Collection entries
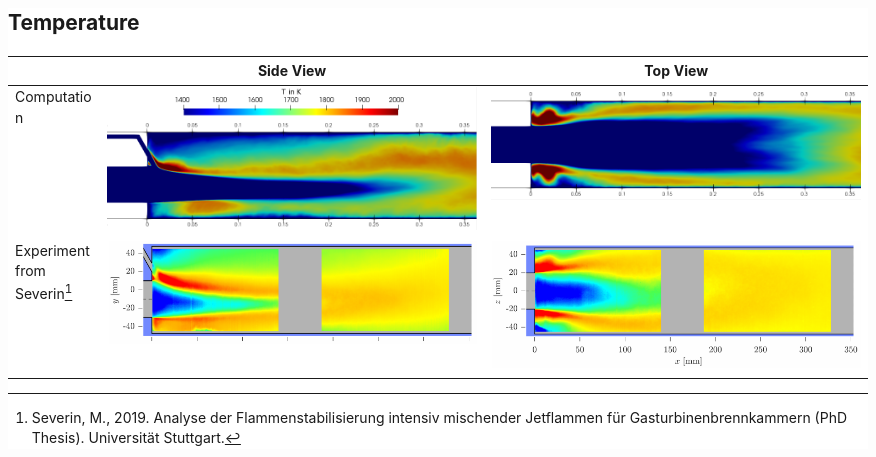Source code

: ## Temperature
|                                      | Side View                                                                             | Top View                                                                              |
| ------------------------------------ | ------------------------------------------------------------------------------------- | ------------------------------------------------------------------------------------- |
| Computation                          | ![1b814655d691e01ee5a526df94326caf.png](figures/1b814655d691e01ee5a526df94326caf.png) | ![e4805163fbd0e9933d8414d16cb79c56.png](figures/e4805163fbd0e9933d8414d16cb79c56.png) |
| Experiment from Severin[^SeverinPhD] | ![9939484cab3ca8d241b79a2d582580f3.png](figures/9939484cab3ca8d241b79a2d582580f3.png) | ![b029fd070a1be7e278c2da4873ab4974.png](figures/b029fd070a1be7e278c2da4873ab4974.png) |


[^SeverinPhD]: Severin, M., 2019. Analyse der Flammenstabilisierung intensiv mischender Jetflammen für Gasturbinenbrennkammern (PhD Thesis). Universität Stuttgart.
[^Ax2020]: Ax, H., Lammel, O., Lückerath, R., Severin, M., 2020. High-Momentum Jet Flames at Elevated Pressure, C: Statistical Distribution of Thermochemical States Obtained From Laser-Raman Measurements. Journal of Engineering for Gas Turbines and Power 142, 071011.  https://doi.org/10.1115/1.4045483
[^Gruhlke2020]: Gruhlke, P., Janbazi, H., Wlokas, I., Beck, C., Kempf, A.M., 2020. Investigation of a High Karlovitz, High Pressure Premixed Jet Flame with Heat Losses by LES. Combustion Science and Technology 192, 2138–2170. https://doi.org/10.1080/00102202.2020.1781101
[^Gruhlke2021]: Gruhlke, P., Janbazi, H., Wollny, P., Wlokas, I., Beck, C., Janus, B., Kempf, A.M., 2021. Large-Eddy Simulation of a Lifted High-Pressure Jet-Flame with Direct Chemistry. Combustion Science and Technology 1–25. https://doi.org/10.1080/00102202.2021.1903886
[^Galeazzo2024]: Galeazzo, F.C.C., Garcia-Gasulla, M., Boella, E., Pocurull, J., Lesnik, S., Rusche, H., Bnà, S., Cerminara, M., Brogi, F., Marchetti, F., Gregori, D., Weiß, R.G., Ruopp, A., 2024. Performance Comparison of CFD Microbenchmarks on Diverse HPC Architectures. https://doi.org/10.20944/preprints202403.0307.v1
[^freecad]: https://wiki.freecad.org/Release_notes_0.20
[^Weiss2024]: Weiß, R.G., Rusche, H., Lesnik, S., Galeazzo, F.C.C., Ruopp, A., 2024. Coherent Mesh Representation for Parallel I/O of Unstructured Polyhedral Meshes. https://doi.org/10.21203/rs.3.rs-3897818/v1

Instructions to follow: If pictures appear in the data, omit them and copy all other parts exactly.

Your solution:
Source code

: ## Temperature
|                                      | Side View                                                                             | Top View                                                                              |
| ------------------------------------ | ------------------------------------------------------------------------------------- | ------------------------------------------------------------------------------------- |
| Computation                          | ![1b814655d691e01ee5a526df94326caf.png](figures/1b814655d691e01ee5a526df94326caf.png) | ![e4805163fbd0e9933d8414d16cb79c56.png](figures/e4805163fbd0e9933d8414d16cb79c56.png) |
| Experiment from Severin[^SeverinPhD] | ![9939484cab3ca8d241b79a2d582580f3.png](figures/9939484cab3ca8d241b79a2d582580f3.png) | ![b029fd070a1be7e278c2da4873ab4974.png](figures/b029fd070a1be7e278c2da4873ab4974.png) |


[^SeverinPhD]: Severin, M., 2019. Analyse der Flammenstabilisierung intensiv mischender Jetflammen für Gasturbinenbrennkammern (PhD Thesis). Universität Stuttgart.
[^Ax2020]: Ax, H., Lammel, O., Lückerath, R., Severin, M., 2020. High-Momentum Jet Flames at Elevated Pressure, C: Statistical Distribution of Thermochemical States Obtained From Laser-Raman Measurements. Journal of Engineering for Gas Turbines and Power 142, 071011.  https://doi.org/10.1115/1.4045483
[^Gruhlke2020]: Gruhlke, P., Janbazi, H., Wlokas, I., Beck, C., Kempf, A.M., 2020. Investigation of a High Karlovitz, High Pressure Premixed Jet Flame with Heat Losses by LES. Combustion Science and Technology 192, 2138–2170. https://doi.org/10.1080/00102202.2020.1781101
[^Gruhlke2021]: Gruhlke, P., Janbazi, H., Wollny, P., Wlokas, I., Beck, C., Janus, B., Kempf, A.M., 2021. Large-Eddy Simulation of a Lifted High-Pressure Jet-Flame with Direct Chemistry. Combustion Science and Technology 1–25. https://doi.org/10.1080/00102202.2021.1903886
[^Galeazzo2024]: Galeazzo, F.C.C., Garcia-Gasulla, M., Boella, E., Pocurull, J., Lesnik, S., Rusche, H., Bnà, S., Cerminara, M., Brogi, F., Marchetti, F., Gregori, D., Weiß, R.G., Ruopp, A., 2024. Performance Comparison of CFD Microbenchmarks on Diverse HPC Architectures. https://doi.org/10.20944/preprints202403.0307.v1
[^freecad]: https://wiki.freecad.org/Release_notes_0.20
[^Weiss2024]: Weiß, R.G., Rusche, H., Lesnik, S., Galeazzo, F.C.C., Ruopp, A., 2024. Coherent Mesh Representation for Parallel I/O of Unstructured Polyhedral Meshes. https://doi.org/10.21203/rs.3.rs-3897818/v1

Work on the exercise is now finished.